(Extract to read)
*** Block opens ***
Effect of the XRCC1 codon 399 polymorphism on the repair of vinyl chloride metabolite-induced DNA damage

BACKGROUND: Recent epidemiologic evidence suggests that the common polymorphism at amino acid residue 399 of the x-ray cross complementing-1 (XRCC1) protein, a key component of the base excision repair (BER) pathway for DNA damage, plays a significant role in the genetic variability of individuals in terms of the mutagenic damage they experience following exposure to the carcinogen vinyl chloride (VC). The aim of this study was to provide support for the biological plausibility of these epidemiologic observations with experimental data derived from cell lines in culture from individuals who were either homozygous wild-type or homozygous variant for this XRCC1 polymorphism following exposure to chloroethylene oxide (CEO), the active metabolite of VC, with measurement of the induced etheno-DNA adducts before and after repair. MATERIALS AND METHODS: Immortalized lymphoblast cell lines from seven VC workers (four homozygous wild-type and three homozygous variant for the 399 XRCC1 polymorphism) were exposed to CEO, and etheno-adenosine (εA) adduct levels were determined by enzyme-linked immunosorbent assay (ELISA) pre-exposure and at 0, 4, 8 and 24 h following exposure. RESULTS: The average εA adduct levels were statistically significantly higher in the variant cells compared to the wild-type cells at 8 and 24 h following exposure (P< 0.05) with an overall average repair efficiency of 32% in the variant cells compared to 82% in the wild-type cells. CONCLUSION: These results are consistent with the epidemiologic findings of the types of VC-induced biomarkers observed in exposed individuals and the mutational spectra found in the resultant tumors as well as the key role that BER, especially XRCC1, plays in this carcinogenic pathway.
*** Block closes ***
(Saved data entries)
*** Block opens ***
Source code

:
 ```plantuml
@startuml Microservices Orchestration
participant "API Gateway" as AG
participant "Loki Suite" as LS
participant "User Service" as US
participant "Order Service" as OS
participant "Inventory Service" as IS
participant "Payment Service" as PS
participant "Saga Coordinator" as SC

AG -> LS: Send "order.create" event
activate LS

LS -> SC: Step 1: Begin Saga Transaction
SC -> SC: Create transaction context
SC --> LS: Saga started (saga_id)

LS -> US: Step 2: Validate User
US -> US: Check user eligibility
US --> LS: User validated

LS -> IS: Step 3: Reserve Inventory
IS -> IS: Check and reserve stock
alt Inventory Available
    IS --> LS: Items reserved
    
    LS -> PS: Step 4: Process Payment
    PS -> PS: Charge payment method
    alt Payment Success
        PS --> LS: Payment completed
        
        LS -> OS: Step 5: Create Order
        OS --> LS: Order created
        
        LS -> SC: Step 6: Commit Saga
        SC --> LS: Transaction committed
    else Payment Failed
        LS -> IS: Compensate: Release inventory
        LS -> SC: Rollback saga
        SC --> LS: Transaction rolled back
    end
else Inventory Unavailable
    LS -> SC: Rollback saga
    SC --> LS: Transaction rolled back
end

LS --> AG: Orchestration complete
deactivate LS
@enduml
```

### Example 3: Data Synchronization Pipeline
*** Block closes ***
(Activity)
Answer these questions using the XRCC1 abstract.
1. What compound does the abstract identify as the active metabolite of vinyl chloride?
2. How many of the seven VC workers' cell lines were homozygous variant for the 399 XRCC1 polymorphism?
3. What overall average repair efficiency was reported for the variant cells and for the wild-type cells?

(Answer space)
1. Chloroethylene oxide (CEO).
2. Three.
3. 32% in the variant cells and 82% in the wild-type cells.